## WORK TO COMPLETE
In the following material, identify every line holding the string "fully" and return it.

## SOURCE DATA
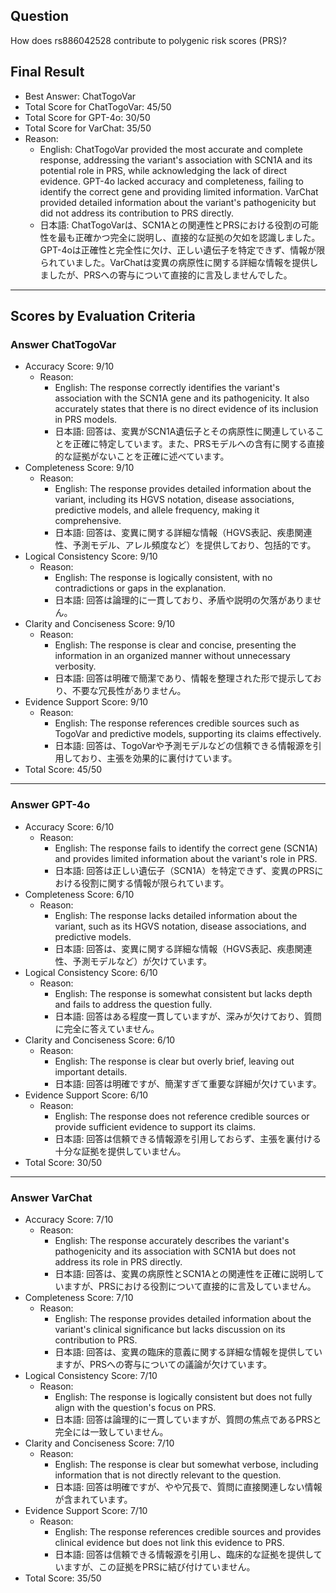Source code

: ## Question

How does rs886042528 contribute to polygenic risk scores (PRS)?

## Final Result

- Best Answer: ChatTogoVar
- Total Score for ChatTogoVar: 45/50
- Total Score for GPT-4o: 30/50
- Total Score for VarChat: 35/50
- Reason:
  - English: ChatTogoVar provided the most accurate and complete response, addressing the variant's association with SCN1A and its potential role in PRS, while acknowledging the lack of direct evidence. GPT-4o lacked accuracy and completeness, failing to identify the correct gene and providing limited information. VarChat provided detailed information about the variant's pathogenicity but did not address its contribution to PRS directly.
  - 日本語: ChatTogoVarは、SCN1Aとの関連性とPRSにおける役割の可能性を最も正確かつ完全に説明し、直接的な証拠の欠如を認識しました。GPT-4oは正確性と完全性に欠け、正しい遺伝子を特定できず、情報が限られていました。VarChatは変異の病原性に関する詳細な情報を提供しましたが、PRSへの寄与について直接的に言及しませんでした。

---

## Scores by Evaluation Criteria

### Answer ChatTogoVar
- Accuracy Score: 9/10
  - Reason: 
    - English: The response correctly identifies the variant's association with the SCN1A gene and its pathogenicity. It also accurately states that there is no direct evidence of its inclusion in PRS models.
    - 日本語: 回答は、変異がSCN1A遺伝子とその病原性に関連していることを正確に特定しています。また、PRSモデルへの含有に関する直接的な証拠がないことを正確に述べています。
- Completeness Score: 9/10
  - Reason: 
    - English: The response provides detailed information about the variant, including its HGVS notation, disease associations, predictive models, and allele frequency, making it comprehensive.
    - 日本語: 回答は、変異に関する詳細な情報（HGVS表記、疾患関連性、予測モデル、アレル頻度など）を提供しており、包括的です。
- Logical Consistency Score: 9/10
  - Reason: 
    - English: The response is logically consistent, with no contradictions or gaps in the explanation.
    - 日本語: 回答は論理的に一貫しており、矛盾や説明の欠落がありません。
- Clarity and Conciseness Score: 9/10
  - Reason: 
    - English: The response is clear and concise, presenting the information in an organized manner without unnecessary verbosity.
    - 日本語: 回答は明確で簡潔であり、情報を整理された形で提示しており、不要な冗長性がありません。
- Evidence Support Score: 9/10
  - Reason: 
    - English: The response references credible sources such as TogoVar and predictive models, supporting its claims effectively.
    - 日本語: 回答は、TogoVarや予測モデルなどの信頼できる情報源を引用しており、主張を効果的に裏付けています。
- Total Score: 45/50

---

### Answer GPT-4o
- Accuracy Score: 6/10
  - Reason: 
    - English: The response fails to identify the correct gene (SCN1A) and provides limited information about the variant's role in PRS.
    - 日本語: 回答は正しい遺伝子（SCN1A）を特定できず、変異のPRSにおける役割に関する情報が限られています。
- Completeness Score: 6/10
  - Reason: 
    - English: The response lacks detailed information about the variant, such as its HGVS notation, disease associations, and predictive models.
    - 日本語: 回答は、変異に関する詳細な情報（HGVS表記、疾患関連性、予測モデルなど）が欠けています。
- Logical Consistency Score: 6/10
  - Reason: 
    - English: The response is somewhat consistent but lacks depth and fails to address the question fully.
    - 日本語: 回答はある程度一貫していますが、深みが欠けており、質問に完全に答えていません。
- Clarity and Conciseness Score: 6/10
  - Reason: 
    - English: The response is clear but overly brief, leaving out important details.
    - 日本語: 回答は明確ですが、簡潔すぎて重要な詳細が欠けています。
- Evidence Support Score: 6/10
  - Reason: 
    - English: The response does not reference credible sources or provide sufficient evidence to support its claims.
    - 日本語: 回答は信頼できる情報源を引用しておらず、主張を裏付ける十分な証拠を提供していません。
- Total Score: 30/50

---

### Answer VarChat
- Accuracy Score: 7/10
  - Reason: 
    - English: The response accurately describes the variant's pathogenicity and its association with SCN1A but does not address its role in PRS directly.
    - 日本語: 回答は、変異の病原性とSCN1Aとの関連性を正確に説明していますが、PRSにおける役割について直接的に言及していません。
- Completeness Score: 7/10
  - Reason: 
    - English: The response provides detailed information about the variant's clinical significance but lacks discussion on its contribution to PRS.
    - 日本語: 回答は、変異の臨床的意義に関する詳細な情報を提供していますが、PRSへの寄与についての議論が欠けています。
- Logical Consistency Score: 7/10
  - Reason: 
    - English: The response is logically consistent but does not fully align with the question's focus on PRS.
    - 日本語: 回答は論理的に一貫していますが、質問の焦点であるPRSと完全には一致していません。
- Clarity and Conciseness Score: 7/10
  - Reason: 
    - English: The response is clear but somewhat verbose, including information that is not directly relevant to the question.
    - 日本語: 回答は明確ですが、やや冗長で、質問に直接関連しない情報が含まれています。
- Evidence Support Score: 7/10
  - Reason: 
    - English: The response references credible sources and provides clinical evidence but does not link this evidence to PRS.
    - 日本語: 回答は信頼できる情報源を引用し、臨床的な証拠を提供していますが、この証拠をPRSに結び付けていません。
- Total Score: 35/50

## REPLY
    - English: The response is somewhat consistent but lacks depth and fails to address the question fully.
    - English: The response is logically consistent but does not fully align with the question's focus on PRS.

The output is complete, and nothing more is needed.